A friend recently chastised me for, as she put it, “associating with trash.” Apparently, many of my friends aren’t ambitious or “going places” and I’d be better suited to hang out with young lawyers and other motivated and soon-to-be-wealthy professionals. My initial reaction was shock at hearing one friend describe the rest our friends as trash. I happen to think they’re great people, or else I wouldn’t be friends with them. After a moment something else occurred to me: what the hell makes me any different? If they’re trash, aren’t I trash, too? My friend explained that yes, I am trash as well but I have a decent-paying job and have saved some money, so I’m above them. She described me as “trash with money.”

This did not sit well with me.

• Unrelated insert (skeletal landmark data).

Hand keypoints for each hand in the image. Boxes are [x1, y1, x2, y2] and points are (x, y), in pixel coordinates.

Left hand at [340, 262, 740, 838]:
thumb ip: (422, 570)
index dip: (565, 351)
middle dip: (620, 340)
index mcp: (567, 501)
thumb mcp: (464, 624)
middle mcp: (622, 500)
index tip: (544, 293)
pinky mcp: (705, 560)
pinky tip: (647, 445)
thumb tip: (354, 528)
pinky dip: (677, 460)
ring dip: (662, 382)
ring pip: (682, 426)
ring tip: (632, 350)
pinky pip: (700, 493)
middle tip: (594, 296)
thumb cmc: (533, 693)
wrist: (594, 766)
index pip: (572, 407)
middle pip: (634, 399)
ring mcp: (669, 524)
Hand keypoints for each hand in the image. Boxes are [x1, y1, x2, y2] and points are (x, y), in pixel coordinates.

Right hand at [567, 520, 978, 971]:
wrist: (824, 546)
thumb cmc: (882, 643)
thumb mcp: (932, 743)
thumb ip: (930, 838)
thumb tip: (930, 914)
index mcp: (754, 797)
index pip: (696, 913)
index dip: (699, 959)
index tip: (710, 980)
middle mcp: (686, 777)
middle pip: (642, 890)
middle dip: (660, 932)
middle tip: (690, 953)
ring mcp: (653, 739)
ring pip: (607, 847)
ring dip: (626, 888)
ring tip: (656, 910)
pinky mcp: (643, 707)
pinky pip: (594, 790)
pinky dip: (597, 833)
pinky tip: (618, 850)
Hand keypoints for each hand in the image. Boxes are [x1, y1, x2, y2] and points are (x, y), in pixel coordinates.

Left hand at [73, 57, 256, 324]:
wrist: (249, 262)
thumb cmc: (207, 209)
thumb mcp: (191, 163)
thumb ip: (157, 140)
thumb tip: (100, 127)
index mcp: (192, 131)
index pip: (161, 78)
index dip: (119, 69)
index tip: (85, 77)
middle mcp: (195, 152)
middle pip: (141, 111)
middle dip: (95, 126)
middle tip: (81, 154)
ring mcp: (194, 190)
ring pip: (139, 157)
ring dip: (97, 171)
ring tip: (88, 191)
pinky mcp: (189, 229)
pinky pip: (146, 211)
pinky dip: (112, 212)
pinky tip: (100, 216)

I tried to see the side of the friend who said these things to me, but her attitude is diametrically opposed to everything I believe in. The more I’ve mulled it over, however, the more I see that she is right, to an extent. Just like Brett Anderson wrote in this post’s epigraph, we ARE trash. I’ve been trash all my life. Proudly so. I grew up poor, in one of the “bad parts” of Los Angeles. My father would routinely come home from work after having been robbed, once whilst tied up and at gunpoint. I remember my mother sometimes buying two fast food cheeseburgers and cutting them into pieces to feed three of us. For most of my childhood, my clothes were ordered from the Sears-Roebuck catalog. Going out to eat meant Taco Bell or McDonald’s– Sizzler if it was a special occasion.

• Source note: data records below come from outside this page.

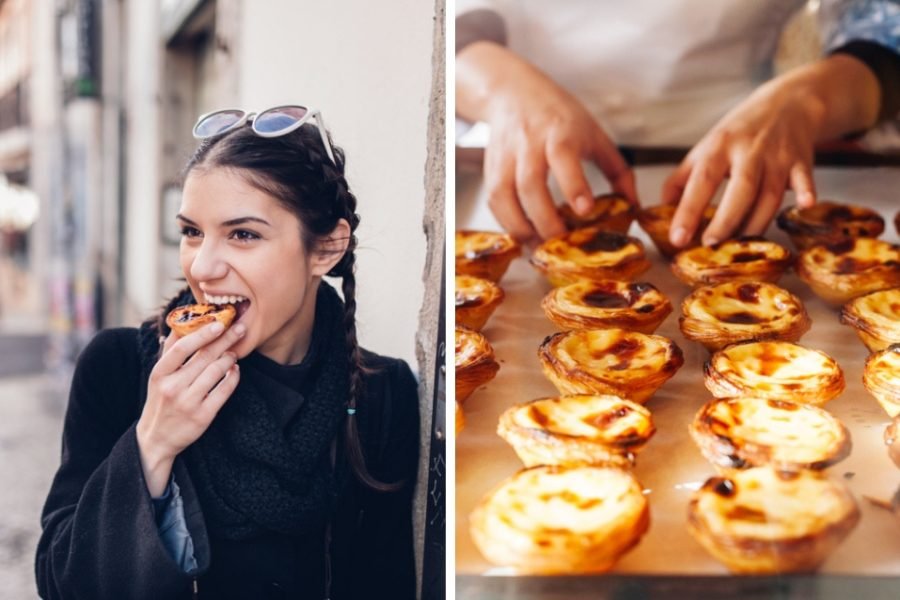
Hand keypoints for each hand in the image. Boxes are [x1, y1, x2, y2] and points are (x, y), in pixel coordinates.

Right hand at [136, 321, 244, 495]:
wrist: (156, 438)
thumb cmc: (160, 399)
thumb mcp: (158, 376)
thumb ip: (170, 350)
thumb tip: (182, 321)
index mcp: (159, 374)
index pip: (182, 348)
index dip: (202, 334)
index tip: (219, 323)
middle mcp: (173, 387)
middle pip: (204, 357)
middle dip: (225, 340)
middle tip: (240, 328)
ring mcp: (188, 403)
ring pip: (216, 372)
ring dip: (230, 358)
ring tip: (234, 352)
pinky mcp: (203, 416)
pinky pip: (224, 391)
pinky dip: (233, 377)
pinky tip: (235, 370)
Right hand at [457, 42, 636, 240]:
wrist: (513, 93)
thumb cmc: (558, 115)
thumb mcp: (594, 133)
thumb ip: (617, 169)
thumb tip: (633, 206)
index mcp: (560, 131)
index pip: (563, 157)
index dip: (573, 185)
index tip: (584, 211)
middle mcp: (529, 142)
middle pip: (530, 184)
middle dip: (545, 219)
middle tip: (561, 243)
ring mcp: (506, 155)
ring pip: (504, 195)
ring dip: (520, 227)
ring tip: (538, 247)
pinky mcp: (490, 167)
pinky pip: (493, 200)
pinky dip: (506, 222)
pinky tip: (522, 235)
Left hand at [663, 54, 881, 247]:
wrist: (788, 102)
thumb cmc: (740, 131)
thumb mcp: (706, 147)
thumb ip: (682, 178)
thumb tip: (662, 208)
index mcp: (719, 147)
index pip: (701, 181)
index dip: (688, 211)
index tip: (677, 237)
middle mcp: (749, 151)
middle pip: (741, 189)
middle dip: (726, 219)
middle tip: (711, 244)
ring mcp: (777, 156)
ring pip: (770, 195)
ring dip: (756, 222)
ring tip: (740, 245)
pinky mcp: (802, 160)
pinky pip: (805, 179)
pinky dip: (806, 192)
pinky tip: (805, 205)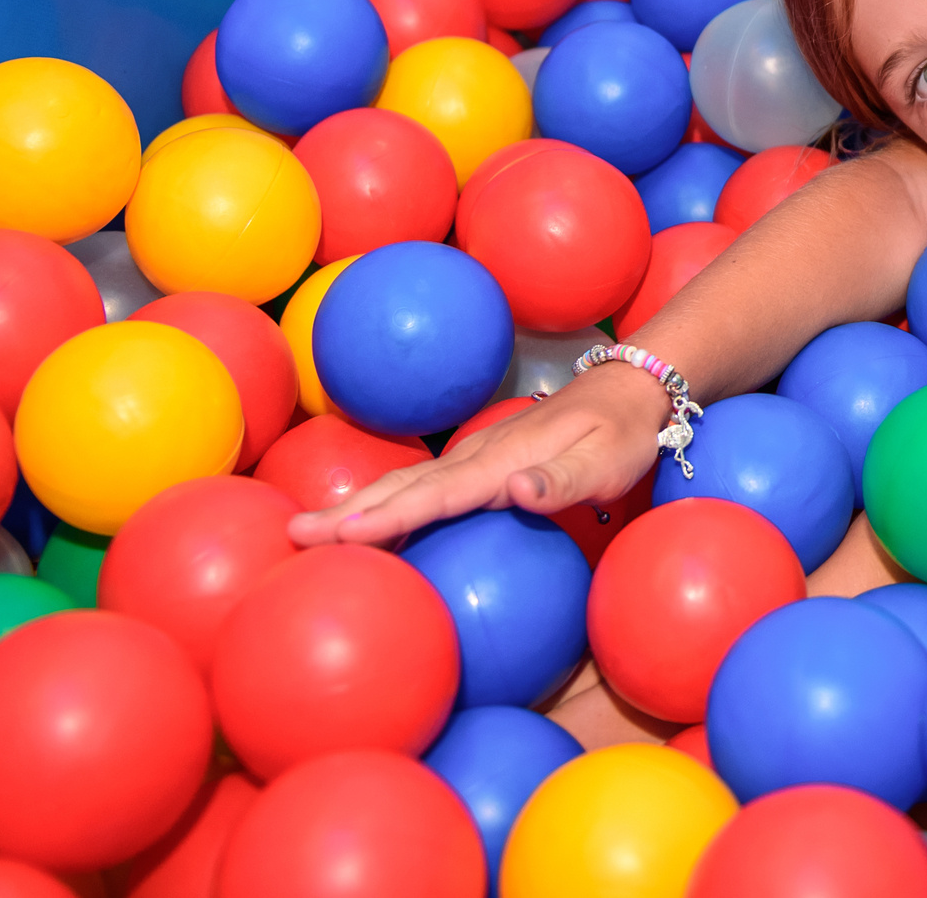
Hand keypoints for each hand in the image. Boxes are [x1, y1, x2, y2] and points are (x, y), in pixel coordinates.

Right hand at [285, 364, 670, 548]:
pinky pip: (427, 487)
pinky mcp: (482, 462)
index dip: (388, 516)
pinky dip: (389, 503)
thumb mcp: (609, 462)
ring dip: (358, 507)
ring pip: (408, 484)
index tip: (340, 534)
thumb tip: (517, 491)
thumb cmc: (625, 434)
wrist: (634, 389)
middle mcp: (480, 455)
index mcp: (503, 459)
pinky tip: (372, 525)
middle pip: (404, 487)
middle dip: (348, 512)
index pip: (436, 494)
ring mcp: (477, 455)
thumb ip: (564, 482)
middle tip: (292, 536)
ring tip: (310, 532)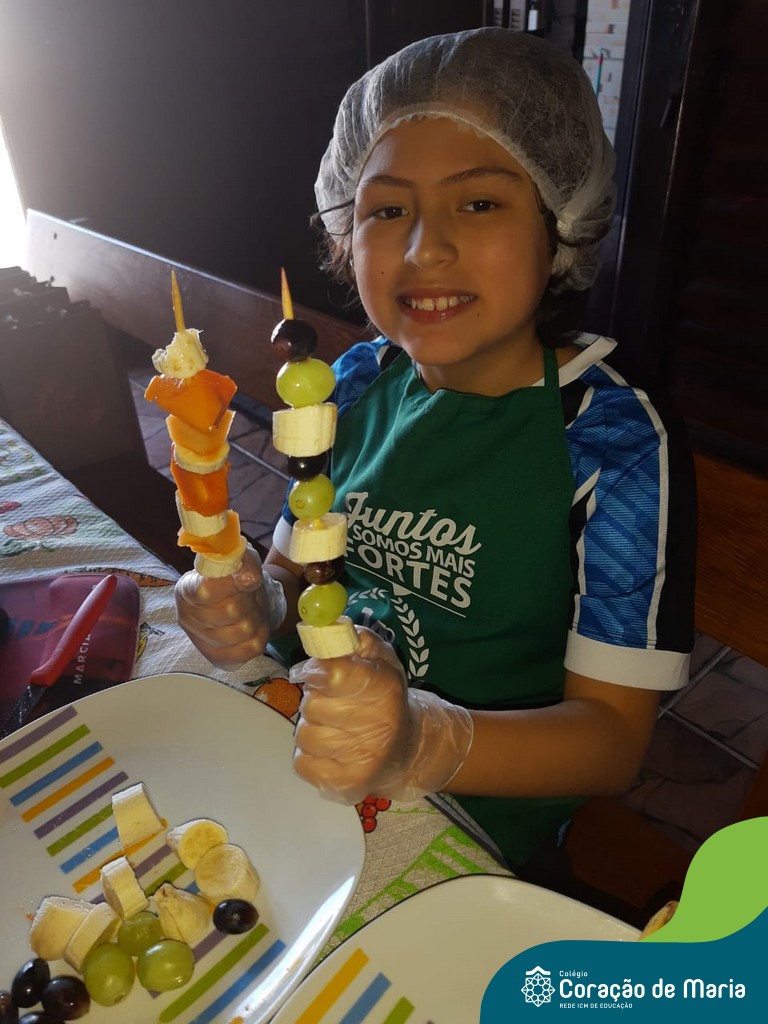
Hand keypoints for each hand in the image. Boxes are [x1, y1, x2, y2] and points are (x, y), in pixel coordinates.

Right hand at [175, 544, 285, 668]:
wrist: (242, 601)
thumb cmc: (236, 578)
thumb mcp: (240, 560)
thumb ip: (243, 561)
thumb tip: (248, 577)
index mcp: (187, 589)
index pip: (205, 591)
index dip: (229, 585)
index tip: (245, 578)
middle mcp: (187, 617)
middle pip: (230, 611)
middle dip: (248, 600)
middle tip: (250, 595)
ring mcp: (201, 641)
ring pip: (243, 630)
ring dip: (257, 617)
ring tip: (252, 609)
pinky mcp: (218, 658)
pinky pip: (250, 648)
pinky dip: (261, 634)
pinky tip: (255, 625)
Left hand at [291, 627, 472, 803]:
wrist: (407, 749)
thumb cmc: (386, 697)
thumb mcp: (380, 659)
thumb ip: (354, 639)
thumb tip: (323, 630)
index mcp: (384, 689)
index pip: (335, 676)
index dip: (315, 670)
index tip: (312, 671)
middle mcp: (377, 727)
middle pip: (313, 707)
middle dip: (315, 700)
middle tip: (329, 701)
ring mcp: (362, 761)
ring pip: (305, 736)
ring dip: (311, 728)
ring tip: (331, 726)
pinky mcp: (346, 787)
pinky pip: (302, 764)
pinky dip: (309, 755)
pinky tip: (330, 750)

My job often entails me interacting with moneyed folks, and by and large I find I have nothing whatsoever in common with them. I don’t dislike those in the stratospheric socials classes. I harbor no ill will for them, and congratulate them for the hard work or good fortune that got them where they are. It’s more that I have an entirely different value system and lifestyle than they do. And yes, the sense of privilege and entitlement that sometimes seems to run rampant through the upperclass can at times be sickening, but for the most part they are people like anyone else. They just aren’t the sort of people I feel comfortable being around. Sure, a few lucky breaks and wise choices on my part have landed me in a career that provides me with a decent level of income, but I don’t consider myself a part of their world. For that I am glad, as I think I’d be miserable if such people were my friends. I was born and raised trash, and trash I’ll always be.

And the road that I have walked upon
Well it filled my pockets
And emptied out my soul

Truth be told, money is almost meaningless to me. Earning it has never been my goal. I realize I need some to survive, and while I’m glad that I no longer have the money worries I used to have, I know that I was a much happier person when I was still poor. I once gave the girl I loved the last dollar I had so she could make good on her bills, and I gladly ate leftovers and scraps for a week until more money came in. I was happier eating those meals than I am now that I can eat (nearly) anywhere I choose. And now that I have a little money, I do my best to share it. I treat my trashy friends whenever they aren’t fixed for cash, I over-tip trashy waitresses working dead-end jobs in nowhere towns, and I give to charities that help trashy people in other cities and nations. I even gave a twenty to a trashy homeless man the other night. So yeah, trash with money is fine by me.